Introduction:
Systemic lupus erythematosus (SLE) is a chronic inflammatory condition that affects numerous organs, including the skin, joints, lungs, heart, kidneys, and nervous system. Its etiology is multifactorial, involving genetic and environmental factors. Although the disease is more frequently diagnosed in adulthood, up to 20% of cases occur in patients younger than 18 years, with a worldwide incidence between 0.3 and 0.9 cases per 100,000 children. Sixty percent of pediatric cases occur in patients over 10 years of age, with less than 5% occurring in children under 5 years of age. Kidney involvement by lupus nephritis (LN) is one of the most severe clinical manifestations observed in individuals with SLE. LN is more frequent and severe in pediatric patients and has been associated with higher morbidity and mortality rates. There is evidence that the prognosis of lupus nephritis in developing countries is worse than in developed countries. This review aims to describe the general and specific features of LN in children and adolescents, shedding light on the disease’s etiopathogenesis, clinical manifestations, histopathology, and treatment to refine clinical suspicion and aid in the treatment of future patients.
Methods:
This is a retrospective observational study of the clinicopathological presentation, management, and outcomes in 6 children with lupus nephritis in the Department of Nephrology at JSS Hospital, Mysuru, between January 1, 2022, and July 31, 2024. We included cases of biopsy-proven pediatric lupus nephritis with onset age <18 years to ascertain the long-term patient and kidney survival rates and the incidence of advanced chronic kidney disease (CKD) (estimated glomerular filtration rate [eGFR] <60 ml/min per 1.73 m²). Data on disease onset, biopsy, and therapy received were analyzed for short-term outcomes. Children were classified into those with complete remission (CR), partial remission (PR), active disease, no response, and progression to end-stage renal disease (ESRD).
Results:
All cases of lupus nephritis were seen in girls. The mean age of presentation was 11.5 years, with the youngest being a 5-year-old child suspected of having a genetic etiology of lupus.
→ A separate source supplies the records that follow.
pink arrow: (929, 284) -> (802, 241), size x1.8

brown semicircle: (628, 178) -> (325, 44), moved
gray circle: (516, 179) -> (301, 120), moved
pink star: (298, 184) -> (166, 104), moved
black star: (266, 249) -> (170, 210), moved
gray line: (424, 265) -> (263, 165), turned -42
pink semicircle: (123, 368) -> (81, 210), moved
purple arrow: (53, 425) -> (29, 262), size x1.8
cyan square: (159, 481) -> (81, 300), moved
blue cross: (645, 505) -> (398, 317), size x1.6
Hypertension was noted in 3 out of 6 children (50%), and proteinuria was present in 100% of patients at presentation. Class IV lupus was the most common (66.6%), followed by one case each of Class II+V and Class II LN. The mean activity index was 5/24, and the chronicity index was 1/12. The most common extra-renal manifestation was CNS involvement, with 50% of the children experiencing seizures. Two out of the six children were in complete remission after initial treatment, and four children showed a partial response after completing initial treatment.
Conclusions:
: Childhood lupus nephritis has a more aggressive course than adult-onset disease. Extra-renal manifestations and CNS involvement are common, with Class IV being the most common type of LN in this case series. In children under 7 years of age, a genetic etiology of lupus needs to be considered.
I have no potential conflict of interest to disclose.
I did not use generative AI and AI-assisted technologies in the writing process.